Ouvrir le chatbot à tous les sujets qui concernent les étudiants se montrerait cependant compliqué, car, pour s’adresser à 15 000 personnes de plus, il est nécessaire d’adapter l’infrastructure.

« Cela générerait du trafic important et des coûts supplémentaires, explique Rémy Boyer. Mais nous pouvons envisager des chatbots sur des domaines précis : par exemple, “Que faire lors de l’inscription, selon son profil ?”. Tant qu’il s’agit de cas bien cadrés, cela reste efficace. On ne peut pas répondre à toutes les requêtes, mais il y a des outils grand public ou des projets nationaux ESR pour cela. »

Quel budget ?

Le projet est financé sur les ressources propres de l’université. « Le coût en ressources humaines correspond à un ingénieur à temps plein pour le paramétrage, et 0,2 équivalent temps plein sur la partie technique du système, chiffre Rémy Boyer. J’ai moi-même participé à la conception intellectuelle de l’outil. » En tout, cela représente environ deux équivalents temps plein sur six mois. Un ingénieur sera dans un second temps dédié au paramétrage à long terme.

Sur le plan technique, un serveur spécifique dédié a été commandé, avec des cartes graphiques, pour pouvoir utiliser des technologies de type LLM, RAG, etc.

Vers un élargissement vers d’autres établissements ?

« Nous ne sommes fermés à aucun partenariat, souligne Rémy Boyer. Si certains établissements ont les moyens d’implémenter la solution (il faut des ressources matérielles et humaines spécifiques), pourquoi ne pas leur proposer aussi un accompagnement pour déployer leur solution ou héberger leurs prototypes. »

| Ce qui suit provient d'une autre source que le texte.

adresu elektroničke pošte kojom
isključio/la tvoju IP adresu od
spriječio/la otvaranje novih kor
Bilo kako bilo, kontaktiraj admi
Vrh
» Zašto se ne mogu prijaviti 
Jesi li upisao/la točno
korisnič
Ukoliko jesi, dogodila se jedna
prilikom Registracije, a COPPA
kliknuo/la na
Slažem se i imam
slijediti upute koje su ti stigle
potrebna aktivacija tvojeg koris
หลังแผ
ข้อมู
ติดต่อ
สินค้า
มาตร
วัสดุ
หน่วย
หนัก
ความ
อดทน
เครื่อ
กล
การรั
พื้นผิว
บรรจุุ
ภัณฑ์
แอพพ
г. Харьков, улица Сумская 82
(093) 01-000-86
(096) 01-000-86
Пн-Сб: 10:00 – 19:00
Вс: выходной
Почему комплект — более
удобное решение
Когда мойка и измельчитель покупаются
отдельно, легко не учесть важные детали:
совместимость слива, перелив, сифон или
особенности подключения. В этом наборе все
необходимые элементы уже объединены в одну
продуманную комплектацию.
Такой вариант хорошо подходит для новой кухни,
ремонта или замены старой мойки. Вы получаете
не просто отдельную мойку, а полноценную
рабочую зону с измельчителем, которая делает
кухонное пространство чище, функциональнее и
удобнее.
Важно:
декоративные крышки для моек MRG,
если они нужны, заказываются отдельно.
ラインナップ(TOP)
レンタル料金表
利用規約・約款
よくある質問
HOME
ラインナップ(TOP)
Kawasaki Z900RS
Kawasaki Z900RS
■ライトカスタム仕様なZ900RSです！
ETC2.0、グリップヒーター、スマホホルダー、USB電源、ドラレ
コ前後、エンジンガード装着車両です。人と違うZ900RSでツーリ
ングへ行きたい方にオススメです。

L’établissement se penche aussi sur les besoins et les possibilités de partenariat du côté des structures privées, notamment au niveau territorial. Aucun modèle économique n’est encore fixé : le chatbot doit d’abord faire ses preuves.

Un outil peu gourmand en énergie

Pour ce qui est de l’impact écologique, le système actuel consomme peu. « Le data center est aux normes, avec une électricité redondante. Nous refroidissons uniquement les modules nécessaires avec des systèmes de cubes, ce qui est moins énergivore que de climatiser l’ensemble de la salle. Nous avons 16 emplacements disponibles, ce qui est suffisant pour une université comme la nôtre, car les serveurs deviennent de plus en plus compacts. Cela limite la surface à refroidir », détaille Rémy Boyer.

L’infrastructure reste néanmoins limitée. Si elle est amenée à grandir, l’Université d’Évry Paris-Saclay devra se poser la question de travailler avec un hébergeur français ou de la communauté ESR.